----- DATASET ENTRIES -----

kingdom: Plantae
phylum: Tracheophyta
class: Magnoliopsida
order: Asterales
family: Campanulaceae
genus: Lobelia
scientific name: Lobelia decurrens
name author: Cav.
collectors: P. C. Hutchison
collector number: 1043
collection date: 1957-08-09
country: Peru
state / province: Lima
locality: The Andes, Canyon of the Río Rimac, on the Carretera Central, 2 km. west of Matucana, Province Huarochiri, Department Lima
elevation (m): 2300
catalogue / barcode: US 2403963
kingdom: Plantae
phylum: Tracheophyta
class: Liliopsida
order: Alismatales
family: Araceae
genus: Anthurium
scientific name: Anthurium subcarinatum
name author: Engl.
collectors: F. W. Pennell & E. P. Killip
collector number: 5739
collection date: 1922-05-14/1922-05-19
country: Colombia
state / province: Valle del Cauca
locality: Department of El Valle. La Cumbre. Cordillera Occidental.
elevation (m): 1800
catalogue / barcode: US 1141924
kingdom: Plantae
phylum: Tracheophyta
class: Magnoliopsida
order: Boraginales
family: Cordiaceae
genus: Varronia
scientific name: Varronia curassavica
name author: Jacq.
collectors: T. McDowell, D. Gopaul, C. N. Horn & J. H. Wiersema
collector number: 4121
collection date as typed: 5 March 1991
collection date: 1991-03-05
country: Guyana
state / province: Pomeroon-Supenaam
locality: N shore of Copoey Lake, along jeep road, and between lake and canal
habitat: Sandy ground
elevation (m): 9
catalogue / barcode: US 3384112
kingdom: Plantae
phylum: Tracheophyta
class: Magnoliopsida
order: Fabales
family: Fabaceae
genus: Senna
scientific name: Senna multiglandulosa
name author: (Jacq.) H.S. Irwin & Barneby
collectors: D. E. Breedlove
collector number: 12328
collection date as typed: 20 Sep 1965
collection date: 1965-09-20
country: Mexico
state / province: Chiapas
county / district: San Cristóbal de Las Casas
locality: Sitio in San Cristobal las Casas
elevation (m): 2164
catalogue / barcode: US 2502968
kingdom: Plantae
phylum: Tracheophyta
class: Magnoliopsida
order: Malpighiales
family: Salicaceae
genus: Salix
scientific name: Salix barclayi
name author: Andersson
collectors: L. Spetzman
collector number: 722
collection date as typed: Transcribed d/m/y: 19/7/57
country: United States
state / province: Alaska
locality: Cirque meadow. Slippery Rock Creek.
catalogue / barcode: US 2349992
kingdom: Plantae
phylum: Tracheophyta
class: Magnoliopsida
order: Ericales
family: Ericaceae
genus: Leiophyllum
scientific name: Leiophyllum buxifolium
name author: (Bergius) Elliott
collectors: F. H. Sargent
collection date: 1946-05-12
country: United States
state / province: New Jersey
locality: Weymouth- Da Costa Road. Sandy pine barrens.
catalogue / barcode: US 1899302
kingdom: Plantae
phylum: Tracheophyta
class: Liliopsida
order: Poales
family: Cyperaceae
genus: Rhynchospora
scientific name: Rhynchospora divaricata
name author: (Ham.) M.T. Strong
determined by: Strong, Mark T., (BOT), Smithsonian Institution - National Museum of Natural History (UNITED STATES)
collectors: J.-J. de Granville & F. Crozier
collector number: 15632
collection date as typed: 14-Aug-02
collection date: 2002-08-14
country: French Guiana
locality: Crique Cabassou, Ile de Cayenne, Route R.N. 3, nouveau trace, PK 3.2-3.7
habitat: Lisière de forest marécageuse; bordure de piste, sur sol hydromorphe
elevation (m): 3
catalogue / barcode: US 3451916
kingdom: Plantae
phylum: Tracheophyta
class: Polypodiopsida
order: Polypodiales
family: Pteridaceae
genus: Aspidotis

-----

◆ **EXERCISE BRIEF**:
Please switch "locality" to "site" throughout the material above, keeping everything else unchanged.

◆ **OUTPUT BELOW**:
kingdom: Plantae
phylum: Tracheophyta
class: Magnoliopsida
order: Asterales
family: Campanulaceae
genus: Lobelia
scientific name: Lobelia decurrens
name author: Cav.
collectors: P. C. Hutchison
collector number: 1043
collection date: 1957-08-09
country: Peru
state / province: Lima
site: The Andes, Canyon of the Río Rimac, on the Carretera Central, 2 km. west of Matucana, Province Huarochiri, Department Lima
elevation (m): 2300
catalogue / barcode: US 2403963
kingdom: Plantae
phylum: Tracheophyta
class: Liliopsida
order: Alismatales
family: Araceae
genus: Anthurium
scientific name: Anthurium subcarinatum
name author: Engl.
collectors: F. W. Pennell & E. P. Killip
collector number: 5739
collection date: 1922-05-14/1922-05-19
country: Colombia
state / province: Valle del Cauca
site: Department of El Valle. La Cumbre. Cordillera Occidental.
elevation (m): 1800
catalogue / barcode: US 1141924
kingdom: Plantae
phylum: Tracheophyta
class: Magnoliopsida
order: Boraginales
family: Cordiaceae
genus: Varronia
scientific name: Varronia curassavica
name author: Jacq.
collectors: T. McDowell, D. Gopaul, C. N. Horn & J. H. Wiersema
collector number: 4121
collection date as typed: 5 March 1991
collection date: 1991-03-05
country: Guyana
state / province: Pomeroon-Supenaam
site: N shore of Copoey Lake, along jeep road, and between lake and canal
habitat: Sandy ground
elevation (m): 9
catalogue / barcode: US 3384112
kingdom: Plantae
phylum: Tracheophyta
class: Magnoliopsida
order: Fabales
family: Fabaceae
genus: Senna
scientific name: Senna multiglandulosa
name author: (Jacq.) H.S. Irwin & Barneby
collectors: D. E. Breedlove
collector number: 12328
collection date as typed: 20 Sep 1965
collection date: 1965-09-20
country: Mexico
state / province: Chiapas
county / district: San Cristóbal de Las Casas
site: Sitio in San Cristobal las Casas
elevation (m): 2164
catalogue / barcode: US 2502968
kingdom: Plantae
phylum: Tracheophyta
class: Magnoliopsida
order: Malpighiales
family: Salicaceae
genus: Salix
scientific name: Salix barclayi
name author: Andersson
collectors: L. Spetzman
collector number: 722
collection date as typed: Transcribed d/m/y: 19/7/57
country: United States
state / province: Alaska
site: Cirque meadow. Slippery Rock Creek.
catalogue / barcode: US 2349992
kingdom: Plantae
phylum: Tracheophyta
class: Magnoliopsida
order: Ericales
family: Ericaceae
genus: Leiophyllum
scientific name: Leiophyllum buxifolium
name author: (Bergius) Elliott
collectors: F. H. Sargent
collection date: 1946-05-12
country: United States
state / province: New Jersey
site: Weymouth- Da Costa Road. Sandy pine barrens.
catalogue / barcode: US 1899302
kingdom: Plantae
phylum: Tracheophyta
class: Liliopsida
order: Poales
family: Cyperaceae
genus: Rhynchospora
scientific name: Rhynchospora divaricata
name author: (Ham.) M.T. Strong
determined by: Strong, Mark T., (BOT), Smithsonian Institution - National Museum of Natural History (UNITED STATES)
collectors: J.-J. de Granville & F. Crozier
collector number: 15632
collection date as typed: 14-Aug-02
collection date: 2002-08-14
country: French Guiana
site: Crique Cabassou, Ile de Cayenne, Route R.N. 3, nouveau trace, PK 3.2-3.7
habitat: Lisière de forest marécageuse; bordure de piste, sur sol hydromorphe
elevation (m): 3
catalogue / barcode: US 3451916
kingdom: Plantae
phylum: Tracheophyta
class: Polypodiopsida
order: Polypodiales
family: Pteridaceae
genus: Aspidotis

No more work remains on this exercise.